Perhaps recognizing that he was about to get into serious trouble yet again, Liebowitz did one of the things he’s best at: turning tail and running. He sent a petulant angry letter saying that he’ll dismiss the case “in order to avoid unnecessary motion practice” but still wanting to make sure he got in the last, nonsensical word. First, he claims that despite first claiming that Polaris had sole standing to sue, he later recognized he made a mistake, and therefore decided to swap in the new plaintiff:
Defendant argues that Dolezal does not have standing to sue because Plaintiff?s counsel previously represented that Polaris is the exclusive licensee to the Photograph at issue. We respectfully aver that subsequent to the first pre-motion conference, we re-analyzed Polaris? exclusive agreement with Dolezal in light of prevailing caselaw and determined in good faith that it was Dolezal, rather than Polaris, who has standing to sue. The issue ultimately comes down to one of contractual interpretation and the timing of when Dolezal transmitted her Photograph to Polaris. It is a complex issue, and presents a question of first impression, so we have attempted to navigate the issue based on our good faith application of the law to the facts.

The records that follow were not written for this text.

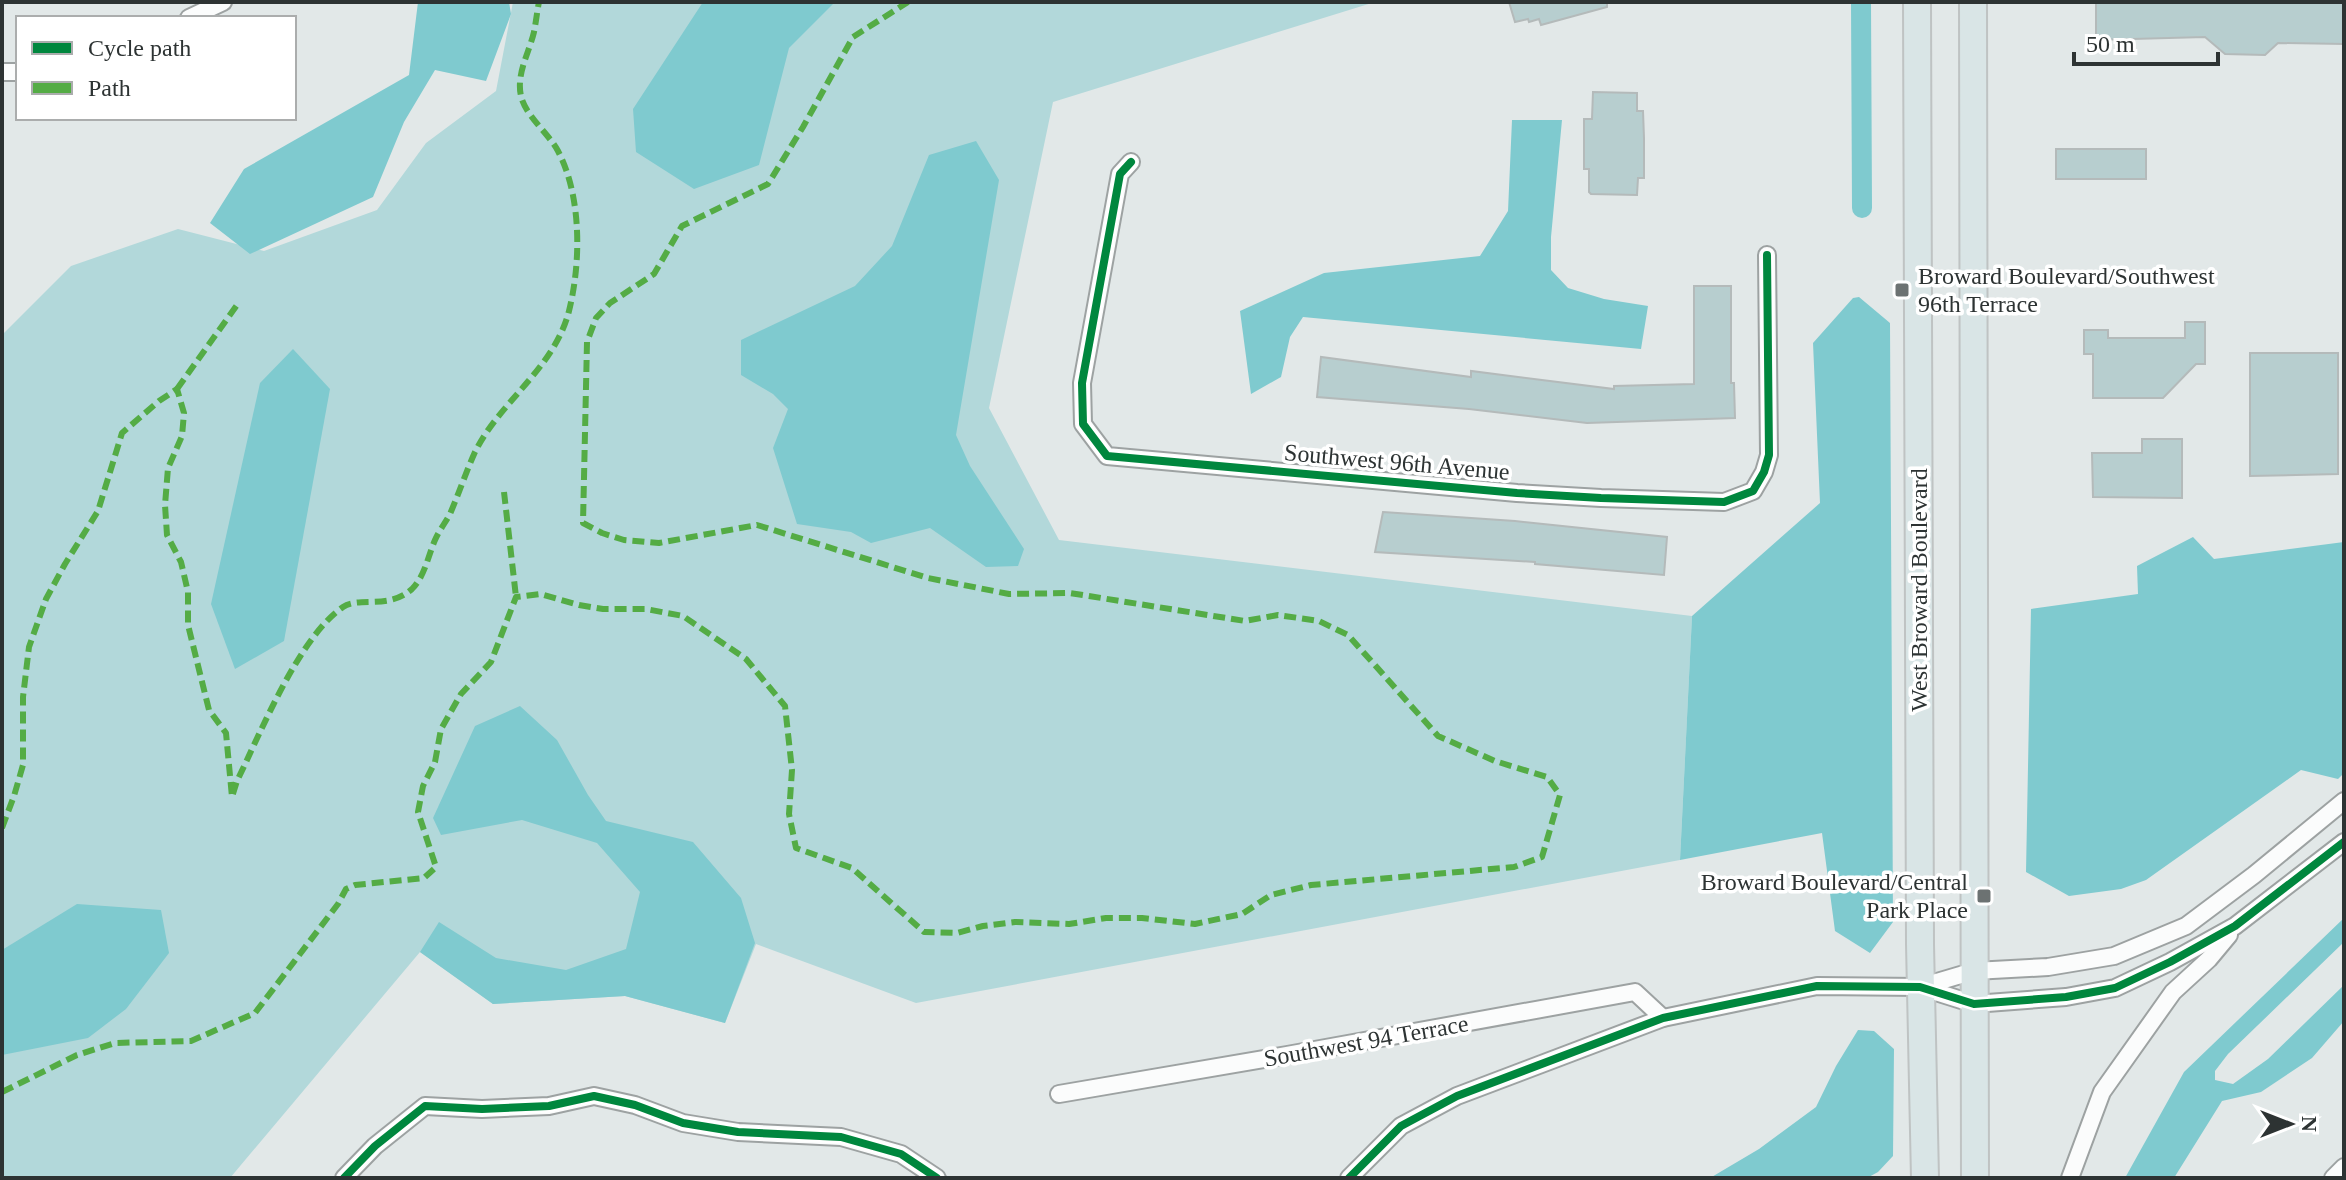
<svg xmlns="http://www.w3.org/2000/svg" width="2346" height="1180" viewBox="0 0 2346 1180" font-family="'Times New Roman',serif">
  <style>
    .green { fill: #b2d8da }
    .water { fill: #7fcacf }
    .lines { fill: none; stroke-linecap: round; stroke-linejoin: round }
    .canal { stroke: #7fcacf; stroke-width: 20 }
    .building { fill: #b7cecf; stroke: #b4baba; stroke-width: 2 }
    .minor-casing { stroke: #9da2a2; stroke-width: 20 }
    .primary-casing { stroke: #bfc3c3; stroke-width: 30 }
    .minor { stroke: #fbfcfc; stroke-width: 16 }
    .primary { stroke: #d9e5e6; stroke-width: 26 }
    .quiet { stroke: #54ac45; stroke-width: 6; stroke-dasharray: 12 6; stroke-linecap: butt }
    .cycleway-casing { stroke: #fff; stroke-width: 13 }
    .cycleway { stroke: #00873e; stroke-width: 8 }
    .poi-dot { fill: #6c7272; stroke: #fff; stroke-width: 3 }
    .labels { text-anchor: middle; dominant-baseline: central; stroke-width: 7; stroke-linejoin: round; paint-order: stroke }
    .poi-label { font-size: 24px; fill: #2d3333; stroke: #fff; text-anchor: start }
    .street-label { font-size: 24px; fill: #2d3333; stroke: #fff }
  </style>
  <rect width="100%" height="100%" fill="#e2e8e8"/>
  <!-- green -->
  <path class="green" d="M513,2h862l-322,100 -64,306 70,132 633,76 -12,244 -764,143 -160,-59 -31,79 -100,-27 -132,8 -73,-52 -190,226h-228v-843l69,-69 107,-37 86,22 113,-41 49,-67 70,-52z"/>
  <!-- water -->
  <g class="water">
    <path d="M418,2h91l2,12 -25,67 -51,-11 -31,52 -31,75 -123,57 -40,-31 34,-54 165,-94z"/>
    <path d="M703,2h132l-46,46 -30,117 -65,24 -58,-37 -3,-43z"/>
    <path d="M1512,120h50l-11,117v33l17,18 36,11 44,7 -7,43 -338,-32 -13,20 -9,40 -30,17 -11,-83 84,-38 156,-17 28,-45z"/>
    <path d="M976,141l23,39 -43,255 14,31 54,83 -6,17 -32,1 -56,-39 -59,15 -20,-11 -54,-8 -24,-76 15,-39 -15,-15 -32,-19v-35l114,-54 37,-40 37,-91z"/>
    <path d="M1859,297l31,26 3,599 -23,31 -35,-22 -13,-98 -142,27 12,-244 128,-113 -7,-160 40,-45z"/>
    <path d="M293,349l37,40 -46,252 -49,28 -24,-65 49,-221z"/>
    <path d="M2193,537l21,22 130,-17v231l-6,6 -37,-9 -155,110 -25,9 -52,7 -43,-24 5,-263 107,-15 -1,-28z"/>
    <path d="M520,706l37,34 31,55 18,26 87,21 48,56 14,45 -30,80 -100,-27 -132,8 -73,-52 19,-30 57,36 70,12 60,-21 14,-57 -43,-49 -75,-23 -81,15 -8,-17 42,-92z"/>
    <path d="M77,904l84,6 8,43 -43,56 -38,29 -86,17v-105z"/>
    <path d="M2344,918v24l-116,112 -13,17v9l18,4 35,-25 76,-74v36l-32,37 -51,34 -39,9 -48,77h-49l59,-106z"/>
    <path d="M1858,1030l16,1 20,18 -1,107 -15,16 -11,6h-157l49,-29 57,-42 20,-41z"/>
  </g>
  <g class="lines">
    <!-- canal -->
    <path class="canal" d="M1861,2l1,206"/>
  </g>
  <!-- building -->
  <g class="building">
    <path d="M1509,2h98v5l-66,18 -2,-6 -10,3 -1,-3 -13,3z"/>
    <path d="M2096,2h248v42l-66,-1 -13,12 -40,-1 -20,-17 -109,3z"/>
    <path d="M1593,92l44,1v18h6l1,27v40h-6l-1,17 -46,-1 -2,-2v-23h-5v-50h8z"/>
    <rect x="2056" y="149" width="90" height="30"/>
    <path d="M1694,286h37v97h3l1,35 -148,5 -118,-14 -152,-12 4,-40 150,20v-6l143,18v-3l80,-2z"/>
    <path d="M2185,322h20v42h-9l-33,34h-70v-44h-9v-24h24v8h77z"/>
    <path d="M2250,353h88v121l-88,2z"/>
    <path d="M2142,439h40v59l-89,-1 -1,-44h50z"/>
    <path d="M1383,512l132,9 152,16 -3,38 -129,-11v-2l-160,-10z"/>
  </g>
  <g class="lines">
    <!-- minor casing -->
    <g class="minor-casing">
      <g id="minor">
        <path d="M189,18l34,-16"/>
        <path d="M2,72h16"/>
        <path d="M1131,162l-11,12 -38,209 1,41 24,32 410,37 84,5 123,4 29,-11 11,-19 5,-17 -2,-200"/>
        <path d="M1920,987l54,-16 74,-4 66,-11 72,-30 68,-51 90,-74"/>
        <path d="M1059,1094l228,-39 348,-63 28,26"/>
        <path d="M344,1178l31,-32 50,-40 57,3 67,-3 45,-10 41,9 48,18 55,9 103,5 60,17 36,24"/>
        <path d="M1349,1178l52,-52 56,-30 206,-78 154,-32 103,1 54,17 92,-7 49,-9 55,-26 65,-36 109,-84"/>
        <path d="M2070,1178l32,-86 71,-100 36,-33 20,-24"/>
        <path d="M2333,1178l11,-11"/>
      </g>
    </g>
    <!-- primary casing -->
    <g class="primary-casing">
      <g id="primary">
        <path d="M1917,2l3,942 5,234"/>
        <path d="M1973,2l2,1176"/>
      </g>
    </g>
    <!-- minor -->
    <use href="#minor" class="minor"/>
    <!-- primary -->
    <use href="#primary" class="primary"/>
    <!-- quiet -->
    <g class="quiet">
      <path d="M177,389l60,-84"/>
      <path d="M504,492l12,105"/>
      <path d="M2,828l12,-32 9,-31v-68l6,-50 17,-48 19,-35 33,-53 24,-78 37,-32 18,-12 7,24 -2,23 -14,32 -3,37 2,30 14,27 7,30v33l21,85 17,23 6,64 5,-16c24,-49 62,-144 106,-174 16,-11 46,3 69,-18 13,-13 16,-33 23,-49 4,-9 10,-17 15,-26 9,-21 16,-42 25,-62 25,-51 79,-83 94,-141 12,-48 13,-114 -11,-160 -9,-17 -33,-36 -37,-55 -5,-22 8,-43 13,-64 2,-10 3,-20 5,-30"/>
      <path d="M2,1092l75,-37 38,-12 76,-2 64,-28 83,-109 8,-15 9,-4 69,-7 12,-11 -18,-55 5,-26 12,-24 6,-33 20,-35 30,-32 25,-65 24,-3 39,11 24,4h43l37,7 63,43 39,47 7,64 -3,44 7,34 56,20 72,64 33,1 26,-7 32,-4 54,2 37,-6h36l53,6 47,-10 29,-19 40,-10 203,-18 28,-10 18,-62 -13,-18 -52,-16 -57,-25 -90,-101 -29,-14 -41,-6 -33,6 -175,-28 -61,1 -81,-16 -171,-53 -98,18 -35,-3 -22,-7 -19,-10 4,-181 9,-24 14,-15 44,-29 28,-48 86,-42 35,-57 50,-90 55,-35"/>
    </g>
    <!-- cycleway casing -->
    <g class="cycleway-casing">
      <g id="cycleway">
        <path d="M1131,162l-11,12 -38,209 1,41 24,32 410,37 84,5 123,4 29,-11 11,-19 5,-17 -2,-200"/>
        <path d="M344,1178l31,-32 50,-40 57,3 67,-3 45,-10 41,9 48,18 55,9 103,5 60,17 36,24"/>
        <path d="M1349,1178l52,-52 56,-30 206,-78 154,-32 103,1 54,17 92,-7 49,-9 55,-26 65,-36 109,-84"/>
      </g>
    </g>
    <!-- cycleway -->
    <use href="#cycleway" class="cycleway"/>
  </g>
  <!-- markers -->
  <g class="poi-dot">
    <rect x="1894" y="282" width="16" height="16" rx="4"/>
    <rect x="1976" y="888" width="16" height="16" rx="4"/>
  </g>
  <g class="labels">
    <!-- poi labels -->
    <g class="poi-label">
      <text x="1918" y="276">Broward Boulevard/Southwest<tspan x="1918" dy="28">96th Terrace</tspan></text>
      <text x="1968" y="882" text-anchor="end">Broward Boulevard/Central<tspan x="1968" dy="28">Park Place</tspan></text>
    </g>
    <!-- street labels -->
    <g class="street-label">
      <text transform="translate(1397 462) rotate(5)">Southwest 96th Avenue</text>
      <text transform="translate(1919 590) rotate(-90)">West Broward Boulevard</text>
      <text transform="translate(1366 1041) rotate(-10)">Southwest 94 Terrace</text>
    </g>
  </g>
  <!-- border -->
  <rect width="2346" height="1180" fill="none" stroke="#2d3333" stroke-width="8"/>
  <!-- legend -->
  <rect x="16" y="16" width="280" height="104" fill="#ffffff" stroke="#abadad" stroke-width="2"/>
  <rect x="32" y="42" width="40" height="12" fill="#00873e" stroke="#abadad" stroke-width="2"/>
  <text x="88" y="56" font-size="24" fill="#2d3333">Cycle path</text>
  <rect x="32" y="82" width="40" height="12" fill="#54ac45" stroke="#abadad" stroke-width="2"/>
  <text x="88" y="96" font-size="24" fill="#2d3333">Path</text>
  <!-- north arrow -->
  <g transform="translate(2290 1124) rotate(90)" stroke="#ffffff" stroke-width="6" paint-order="stroke">
  <path d="M0-6L14 30L0 20L-14 30Z" fill="#2d3333"/>
  <text y="-12" font-size="22" font-weight="bold" text-anchor="middle" fill="#2d3333">N</text>
  </g>
  <!-- scale -->
  <path d="M2074 52v12h144v-12" fill="none" stroke="#2d3333" stroke-width="4"/>
  <text x="2086" y="52" font-size="24" fill="#2d3333" stroke="#ffffff" stroke-width="6" paint-order="stroke">50 m</text>
</svg>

Richard, Richard, Richard. It is not a particularly complex issue. You fucked up. Again.
Either way, Tauler has now announced that he’s going to seek attorneys fees for Paper Magazine, and notes that he expects to “challenge” Liebowitz’s silly claim that this was all “just a misunderstanding.”
Either way, this is yet another “misunderstanding” to throw on Liebowitz’s ever growing pile of bad lawyering. Note that this all happened just weeks after Liebowitz had to bring a family friend with him to court to tell the judge that young Richard was too inexperienced to be handling cases like this and that he’d promised to get help from more experienced lawyers. By all appearances, it does not seem that Richard has followed through on that.